The R1 is praised by researchers for its superior success in complex logic problems such as mathematics and coding. The model draws attention with its ability to solve problems step by step by using an approach called “chain of thought ..
Dimitris Papailopoulos, the chief researcher of Microsoft’s AI Frontiers research laboratory, says the engineering simplicity in the R1 model is the most affected. “Deepseek focused on directing the right solutions, rather than focusing on processing each stage in detail, and this has decreased significantly reduced with high efficiency,” he says.
Deepseek has also released six different R1 versions, which are small enough to work on laptops. The company claims that one of these versions has crossed the O1-Mini model of OpenAI in certain tests. Perplexity CEO Aravind Srinivas argues that Deepseek has largely copied O1-Mini and makes it open. However, Deepseek did not comment on this claim.
Liang Wenfeng, the founder of Deepseek, studied information and electronic engineering at the University of Zhejiang and founded a company in Hangzhou in 2023. Liang had previously established a hedge fund called High-Flyer in 2015. Now, it aims to create artificial general intelligence (AGI), such as Sam Altman, CEO of OpenAI.

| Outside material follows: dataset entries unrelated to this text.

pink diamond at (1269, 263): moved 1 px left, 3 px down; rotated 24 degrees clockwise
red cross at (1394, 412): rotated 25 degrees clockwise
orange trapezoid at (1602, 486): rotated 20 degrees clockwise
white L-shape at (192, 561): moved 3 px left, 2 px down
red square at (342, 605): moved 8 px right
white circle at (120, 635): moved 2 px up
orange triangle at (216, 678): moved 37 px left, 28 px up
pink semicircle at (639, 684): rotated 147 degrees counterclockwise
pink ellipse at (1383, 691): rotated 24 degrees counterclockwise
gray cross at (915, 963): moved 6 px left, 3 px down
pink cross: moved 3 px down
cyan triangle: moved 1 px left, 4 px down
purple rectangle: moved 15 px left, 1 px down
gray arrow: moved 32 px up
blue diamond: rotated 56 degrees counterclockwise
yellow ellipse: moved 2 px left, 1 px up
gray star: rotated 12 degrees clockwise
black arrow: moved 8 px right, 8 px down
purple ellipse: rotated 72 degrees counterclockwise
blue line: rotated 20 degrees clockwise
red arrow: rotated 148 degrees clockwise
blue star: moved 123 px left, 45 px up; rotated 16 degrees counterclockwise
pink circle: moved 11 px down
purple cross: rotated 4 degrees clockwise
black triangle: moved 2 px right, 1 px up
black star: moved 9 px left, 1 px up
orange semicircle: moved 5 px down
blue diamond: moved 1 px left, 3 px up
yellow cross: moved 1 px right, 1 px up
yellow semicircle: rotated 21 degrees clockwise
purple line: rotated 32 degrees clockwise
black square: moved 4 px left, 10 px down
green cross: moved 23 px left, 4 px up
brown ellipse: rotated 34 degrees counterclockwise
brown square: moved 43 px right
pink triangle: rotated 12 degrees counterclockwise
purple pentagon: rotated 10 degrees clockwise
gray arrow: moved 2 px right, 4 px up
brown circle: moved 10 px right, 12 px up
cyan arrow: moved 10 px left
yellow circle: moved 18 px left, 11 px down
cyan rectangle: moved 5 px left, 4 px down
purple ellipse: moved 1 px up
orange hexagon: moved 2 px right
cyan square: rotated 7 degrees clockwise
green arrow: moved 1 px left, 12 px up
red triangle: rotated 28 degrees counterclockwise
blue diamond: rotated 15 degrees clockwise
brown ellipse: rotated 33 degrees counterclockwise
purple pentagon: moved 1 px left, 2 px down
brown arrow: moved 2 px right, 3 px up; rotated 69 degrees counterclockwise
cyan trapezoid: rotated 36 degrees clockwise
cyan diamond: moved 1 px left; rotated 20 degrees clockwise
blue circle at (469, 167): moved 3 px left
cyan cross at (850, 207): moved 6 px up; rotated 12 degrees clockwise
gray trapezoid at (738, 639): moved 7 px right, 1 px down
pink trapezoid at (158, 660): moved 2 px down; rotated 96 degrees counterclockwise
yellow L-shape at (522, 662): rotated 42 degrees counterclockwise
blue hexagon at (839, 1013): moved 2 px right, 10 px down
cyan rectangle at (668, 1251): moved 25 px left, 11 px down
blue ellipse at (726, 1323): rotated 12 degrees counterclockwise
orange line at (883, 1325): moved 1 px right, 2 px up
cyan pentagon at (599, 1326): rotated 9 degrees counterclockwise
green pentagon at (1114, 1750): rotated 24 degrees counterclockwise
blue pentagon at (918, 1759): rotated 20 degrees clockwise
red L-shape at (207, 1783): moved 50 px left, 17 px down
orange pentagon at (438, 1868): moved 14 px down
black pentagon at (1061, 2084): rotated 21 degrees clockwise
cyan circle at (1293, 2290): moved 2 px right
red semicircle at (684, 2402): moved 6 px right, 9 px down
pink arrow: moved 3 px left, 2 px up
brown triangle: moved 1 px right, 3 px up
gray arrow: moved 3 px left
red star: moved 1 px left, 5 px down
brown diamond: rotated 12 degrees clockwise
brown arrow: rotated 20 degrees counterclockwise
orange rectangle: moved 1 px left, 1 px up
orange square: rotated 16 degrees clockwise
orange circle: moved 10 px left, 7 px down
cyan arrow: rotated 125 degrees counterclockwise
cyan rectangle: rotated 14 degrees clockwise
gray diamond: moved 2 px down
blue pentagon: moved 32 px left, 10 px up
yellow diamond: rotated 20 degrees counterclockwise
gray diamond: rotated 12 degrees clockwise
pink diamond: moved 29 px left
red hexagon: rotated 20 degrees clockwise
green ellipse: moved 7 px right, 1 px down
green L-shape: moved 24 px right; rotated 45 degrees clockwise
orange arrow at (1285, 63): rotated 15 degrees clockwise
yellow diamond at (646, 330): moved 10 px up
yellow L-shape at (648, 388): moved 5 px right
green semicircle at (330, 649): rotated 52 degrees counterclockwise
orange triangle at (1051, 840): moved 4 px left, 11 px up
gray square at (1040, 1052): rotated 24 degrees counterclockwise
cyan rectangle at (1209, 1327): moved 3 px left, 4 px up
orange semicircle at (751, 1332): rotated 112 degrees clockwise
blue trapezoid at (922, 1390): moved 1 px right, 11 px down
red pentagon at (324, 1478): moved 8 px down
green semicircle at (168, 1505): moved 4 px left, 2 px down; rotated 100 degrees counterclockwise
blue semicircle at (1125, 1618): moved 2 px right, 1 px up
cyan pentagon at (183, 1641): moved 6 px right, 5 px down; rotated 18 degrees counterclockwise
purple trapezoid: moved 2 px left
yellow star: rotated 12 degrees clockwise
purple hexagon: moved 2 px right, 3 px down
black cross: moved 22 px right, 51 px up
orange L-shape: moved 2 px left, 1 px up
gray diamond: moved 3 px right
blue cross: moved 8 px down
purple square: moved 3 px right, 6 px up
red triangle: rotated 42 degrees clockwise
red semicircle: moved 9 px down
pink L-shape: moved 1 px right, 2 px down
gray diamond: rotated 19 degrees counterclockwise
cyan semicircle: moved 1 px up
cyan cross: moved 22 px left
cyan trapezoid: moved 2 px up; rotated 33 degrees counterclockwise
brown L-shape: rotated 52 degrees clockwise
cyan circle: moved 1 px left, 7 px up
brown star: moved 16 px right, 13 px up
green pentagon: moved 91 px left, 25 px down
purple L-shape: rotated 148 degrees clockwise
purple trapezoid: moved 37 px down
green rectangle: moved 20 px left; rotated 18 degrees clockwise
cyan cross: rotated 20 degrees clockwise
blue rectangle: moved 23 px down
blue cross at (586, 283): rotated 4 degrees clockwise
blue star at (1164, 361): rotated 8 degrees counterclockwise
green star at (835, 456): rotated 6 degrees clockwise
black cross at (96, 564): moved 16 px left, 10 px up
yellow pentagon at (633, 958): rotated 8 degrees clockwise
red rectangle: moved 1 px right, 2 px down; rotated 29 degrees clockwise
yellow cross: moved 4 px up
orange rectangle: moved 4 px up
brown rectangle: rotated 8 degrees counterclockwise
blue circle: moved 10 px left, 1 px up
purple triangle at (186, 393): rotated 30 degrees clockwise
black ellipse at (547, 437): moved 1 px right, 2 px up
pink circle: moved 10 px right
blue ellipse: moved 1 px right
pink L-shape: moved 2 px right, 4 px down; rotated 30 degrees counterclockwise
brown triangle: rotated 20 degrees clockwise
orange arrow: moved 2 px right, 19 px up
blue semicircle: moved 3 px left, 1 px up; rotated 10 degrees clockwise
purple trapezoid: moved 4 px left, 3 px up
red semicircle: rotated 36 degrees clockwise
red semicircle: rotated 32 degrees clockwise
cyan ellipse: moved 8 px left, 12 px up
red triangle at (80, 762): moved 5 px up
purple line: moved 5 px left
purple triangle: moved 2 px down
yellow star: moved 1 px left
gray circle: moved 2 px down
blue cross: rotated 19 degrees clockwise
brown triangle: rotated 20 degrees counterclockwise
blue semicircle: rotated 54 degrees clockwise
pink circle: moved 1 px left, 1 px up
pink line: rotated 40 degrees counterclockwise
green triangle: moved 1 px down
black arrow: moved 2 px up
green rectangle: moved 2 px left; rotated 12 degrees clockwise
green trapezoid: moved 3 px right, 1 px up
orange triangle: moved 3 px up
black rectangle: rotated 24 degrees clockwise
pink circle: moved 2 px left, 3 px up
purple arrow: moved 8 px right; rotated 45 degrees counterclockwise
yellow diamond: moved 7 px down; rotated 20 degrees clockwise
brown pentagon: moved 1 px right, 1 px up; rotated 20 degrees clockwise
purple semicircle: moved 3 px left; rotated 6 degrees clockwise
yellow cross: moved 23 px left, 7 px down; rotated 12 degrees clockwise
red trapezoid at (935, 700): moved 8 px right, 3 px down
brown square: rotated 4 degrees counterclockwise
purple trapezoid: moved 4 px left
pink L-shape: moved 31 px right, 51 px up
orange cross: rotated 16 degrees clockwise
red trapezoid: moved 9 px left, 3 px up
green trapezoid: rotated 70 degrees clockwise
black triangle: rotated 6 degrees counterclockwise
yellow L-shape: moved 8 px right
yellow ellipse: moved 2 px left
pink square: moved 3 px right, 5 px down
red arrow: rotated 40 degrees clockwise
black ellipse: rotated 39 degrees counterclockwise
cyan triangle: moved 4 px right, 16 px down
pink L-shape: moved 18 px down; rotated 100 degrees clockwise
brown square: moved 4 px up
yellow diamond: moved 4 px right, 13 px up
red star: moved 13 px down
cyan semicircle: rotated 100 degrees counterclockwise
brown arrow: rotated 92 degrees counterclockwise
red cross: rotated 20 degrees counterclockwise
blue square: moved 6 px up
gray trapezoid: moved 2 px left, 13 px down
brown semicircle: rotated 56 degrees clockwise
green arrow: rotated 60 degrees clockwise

According to Latepost, a Chinese media organization, Liang has a forward -thinking behind Deepseek’s success. Liang, who made a large stock from the Nvidia A100 chips before the US sanctions, was able to optimize these resources with low -power chips. According to some estimates, the company’s stock has between 10,000 and 50,000 chips.
Deepseek is one of the rare initiatives that survived in a market dominated by giant technology companies Alibaba and ByTedance. It also differs with its continuation of its activities without receiving foreign investment.
Mind Wang states that he has access to plenty of information processing during his work in Deepseek and that he can do freely experiments. This is a rare luxury, especially for new graduates.
Liang acknowledges that Chinese companies face inefficiency in artificial intelligence engineering. However, with his team, he says that they are trying to close these gaps by making improvements in memory usage and calculation speed.
Chinese companies have begun to give importance to open source principles as well as productivity in recent years. Alibaba Cloud has released more than 100 open -source AI models for 29 languages and coding and mathematics. Other initiatives made their models openly.
These developments allowed China to take second place in the Global Artificial Intelligence race. Artificial Intelligence Researcher Matt Sheehan says the US’s restrictions on chip exports have pushed Chinese companies to use resources more efficiently.
Deepseek draws attention as an example that continues to produce innovation even under these pressures.